▶ [Selected extract]
It's been busy here in One-Way Street land. I spent a blazing hot Memorial Day weekend (Fourth of July on Memorial Day, as a weatherman someplace said) camping with the family--we made it through one of two planned nights. That blast of summer was followed by a forty-degree plunge in temperature, capped off with a miserable walk across the Loop this morning in a driving rain. I did manage to pause at Wolf Point long enough to wonder, again, how the Kennedys are going to cram three buildings into that site.
These past few weeks I've been on the front lines of the monetization of content struggle faced by virtually every media outlet on the Web. But I have been keeping an eye out for interesting articles that are worth reading more in depth.

▶ [Stored data]
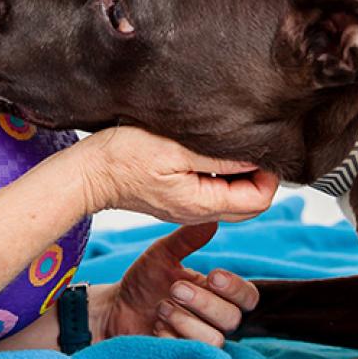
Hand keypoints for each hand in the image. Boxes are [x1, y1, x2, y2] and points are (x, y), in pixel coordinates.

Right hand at [74, 126, 279, 224]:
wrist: (88, 173)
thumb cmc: (123, 157)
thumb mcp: (176, 149)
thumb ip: (220, 157)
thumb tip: (258, 157)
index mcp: (202, 204)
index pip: (259, 200)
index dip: (270, 174)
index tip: (263, 148)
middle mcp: (199, 213)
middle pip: (251, 205)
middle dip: (260, 177)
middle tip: (252, 146)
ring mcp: (188, 209)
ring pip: (233, 199)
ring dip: (241, 175)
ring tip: (231, 145)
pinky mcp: (179, 200)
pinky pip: (214, 193)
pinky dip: (222, 176)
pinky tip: (210, 153)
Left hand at [90, 223, 259, 347]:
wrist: (115, 309)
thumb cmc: (143, 282)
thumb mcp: (161, 256)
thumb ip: (187, 240)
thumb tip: (213, 220)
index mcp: (216, 293)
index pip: (247, 296)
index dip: (235, 288)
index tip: (213, 275)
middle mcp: (214, 319)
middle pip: (233, 318)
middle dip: (204, 302)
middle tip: (175, 288)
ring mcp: (199, 340)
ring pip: (215, 339)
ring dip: (187, 321)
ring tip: (162, 308)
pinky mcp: (184, 356)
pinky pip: (192, 353)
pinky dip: (172, 338)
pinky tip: (155, 327)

▶ [Apply what you read]
• a. Duplicate the One-Way Street post, starting at "It's been busy" and ending at "more in depth.".
• b. Write the next part of the One-Way Street blog post, picking up after its final sentence.

▶ [Expected results]
• a.
It's been busy here in One-Way Street land. I spent a blazing hot Memorial Day weekend (Fourth of July on Memorial Day, as a weatherman someplace said) camping with the family--we made it through one of two planned nights. That blast of summer was followed by a forty-degree plunge in temperature, capped off with a miserable walk across the Loop this morning in a driving rain. I did manage to pause at Wolf Point long enough to wonder, again, how the Kennedys are going to cram three buildings into that site.
These past few weeks I've been on the front lines of the monetization of content struggle faced by virtually every media outlet on the Web. But I have been keeping an eye out for interesting articles that are worth reading more in depth.

• b.
First up this week is an interview with Paul Gyford, the man behind Samuel Pepys blog and Twitter feed. Pepys was a high-ranking government official in London who started keeping a diary in 1660 to record his recovery from intestinal surgery (without anesthetic). He recorded every event big and small until 1669, when he feared he was going blind. He saw some big events: the restoration of King Charles II, both a Great Plague and a Great Fire, along with several hurricanes of spousal fury (he would follow a pretty ankle pretty much anywhere). His approach to government administration and prose style were both modern: efficient and honest. English literature during the 1660s was especially lively and witty, and Pepys' diary is one of the most important literary artifacts from the period--and among the most enjoyable to read.
Another lively chronicler is Gail Collins, the New York Times columnist. Her droll humor seems very Atlantic corridor, but she's coming out with a book-length study of how the Texas approach to conservation and energy policies (basically, turn them over to a guy named "Smokey" to eviscerate them) went national. Collins recounts the time when the nation awaited the output from Dick Cheney's infamous National Energy Policy Development Group.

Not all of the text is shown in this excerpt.